The First Counsel
I had my quarterly medical examination this past week. My doctor, a dour Scotsman who is an avid reader, wants me to lose weight, eat right, get more sleep, etc. My bad cholesterol number matches what Tori Wilson used to weigh, I never met a french fry I didn't like, and if I sleep for two hours straight it's by accident. That's why my M.D. is puzzled by the fact that my blood pressure and pulse are equal to that of someone who chases roundballs up and down a long room for a living. The answer is simple. I read books like THE FIRST COUNSEL. It's the equivalent of a week's worth of aerobic workouts compressed into the seven hour sitting in which you'll read this book.
I mean it. I'm still trying to get my heart out of my throat after this one. And I wasn't expecting much. Another lawyer-in-the-White-House book, I thought. Huh-uh. No way. This one does involve a lawyer, Michael Garrick, on the White House counsel staff. He is on a date with Nora Hartson when we first meet him. Oh, yeah, Nora is the daughter of the President of the United States. And she asked him out.
Nora is kind of a twisty. We learn that fairly early in the day. We learn why, too, but not until much, much later. Suffice to say that she is much more Monica Lewinsky than Chelsea Clinton. Garrick is, to say the least, intrigued. Things go downhill in Garrick's life, however, when he spots his boss, Edgar Simon, in a compromising situation. Actually, he catches Simon in a couple of them, and one of them involves dropping off what appears to be hush money. And Nora, whacky kid that she is, takes some of it. When the happy couple is stopped by the D.C. police, Garrick proves that Gloria Steinem and her ragtag group of harpies haven't yet won the day --- he does the chivalrous thing and takes the fall for Nora, telling the cops that the money is his.
Things would be bad enough, but the following day Garrick is confronted by Caroline Penzler, the ethics watchdog on the White House Counsel's staff. Caroline indicates that she has been told that Garrick is the one who was dropping off hush money --- and indicates that Simon is the source of the information! They argue about it, Garrick leaves her office for a few moments to cool off, and when he comes back...Caroline is dead. Her death appears to be the result of a heart attack, but there is doubt, and people heard her arguing with Garrick just before she was found dead --- by Garrick. And that's just the tip of the iceberg.

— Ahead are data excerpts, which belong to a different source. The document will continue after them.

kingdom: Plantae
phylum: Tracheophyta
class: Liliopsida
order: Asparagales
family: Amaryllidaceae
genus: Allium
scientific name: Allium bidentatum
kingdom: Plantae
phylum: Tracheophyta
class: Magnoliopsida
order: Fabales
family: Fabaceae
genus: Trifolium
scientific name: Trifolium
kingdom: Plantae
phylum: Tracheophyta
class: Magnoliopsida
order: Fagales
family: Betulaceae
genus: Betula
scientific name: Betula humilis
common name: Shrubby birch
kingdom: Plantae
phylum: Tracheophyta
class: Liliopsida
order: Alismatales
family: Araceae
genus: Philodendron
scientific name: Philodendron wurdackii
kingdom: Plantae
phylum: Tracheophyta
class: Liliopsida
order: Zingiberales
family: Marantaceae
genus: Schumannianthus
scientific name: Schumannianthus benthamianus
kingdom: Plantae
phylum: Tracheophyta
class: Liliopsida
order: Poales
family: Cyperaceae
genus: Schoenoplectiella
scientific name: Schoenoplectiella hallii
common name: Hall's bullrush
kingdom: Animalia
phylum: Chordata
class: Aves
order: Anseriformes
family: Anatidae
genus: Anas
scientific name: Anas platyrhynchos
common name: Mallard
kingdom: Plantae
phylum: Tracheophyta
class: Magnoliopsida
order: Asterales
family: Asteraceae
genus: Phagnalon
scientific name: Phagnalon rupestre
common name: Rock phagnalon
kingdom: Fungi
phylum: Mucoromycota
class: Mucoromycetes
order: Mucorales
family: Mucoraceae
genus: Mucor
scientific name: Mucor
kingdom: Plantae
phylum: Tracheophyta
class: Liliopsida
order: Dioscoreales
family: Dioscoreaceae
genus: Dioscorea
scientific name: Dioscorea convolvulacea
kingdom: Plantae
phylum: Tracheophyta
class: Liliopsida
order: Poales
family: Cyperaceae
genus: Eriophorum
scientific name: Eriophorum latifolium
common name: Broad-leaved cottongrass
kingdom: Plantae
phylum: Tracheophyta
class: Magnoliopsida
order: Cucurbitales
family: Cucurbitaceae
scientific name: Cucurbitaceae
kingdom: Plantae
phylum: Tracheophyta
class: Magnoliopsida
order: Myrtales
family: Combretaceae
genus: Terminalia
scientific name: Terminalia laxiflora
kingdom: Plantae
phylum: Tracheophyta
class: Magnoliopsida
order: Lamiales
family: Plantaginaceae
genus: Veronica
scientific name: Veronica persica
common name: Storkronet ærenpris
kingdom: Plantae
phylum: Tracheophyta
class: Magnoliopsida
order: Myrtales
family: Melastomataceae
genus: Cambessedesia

THE FIRST COUNSEL has more twists and turns to it than an Iowa cornfield maze. The pacing is perfect, and Meltzer keeps the surprises coming so quickly that you'll feel like you're in one of those batting cages where the machine throws 700 miles per hour fastballs at you every five seconds. I actually became short of breath reading it, and it wasn't because reading it involved lifting a 500 page book. But this isn't just a thrill a minute page turner. Meltzer really makes the reader care about Garrick --- he may be innocent, but he does have his secrets. You won't believe it when you find out, either. The story is mildly shocking, but realistic and, ultimately, quite poignant without being cloying or sappy. And Meltzer's descriptions of the inner workings of the White House... I don't know how realistic it is, but he infuses it with the ring of truth. If he made it up on the spot, more power to him. Oh, one more thing --- Meltzer somehow has written a book set in the White House and involving the Presidency without taking the reader down a philosophical road. Incredible. If Meltzer isn't a household word by year's end on the strength of THE FIRST COUNSEL then there must be a conspiracy preventing it from happening. This may well be one of the best books you'll read this year.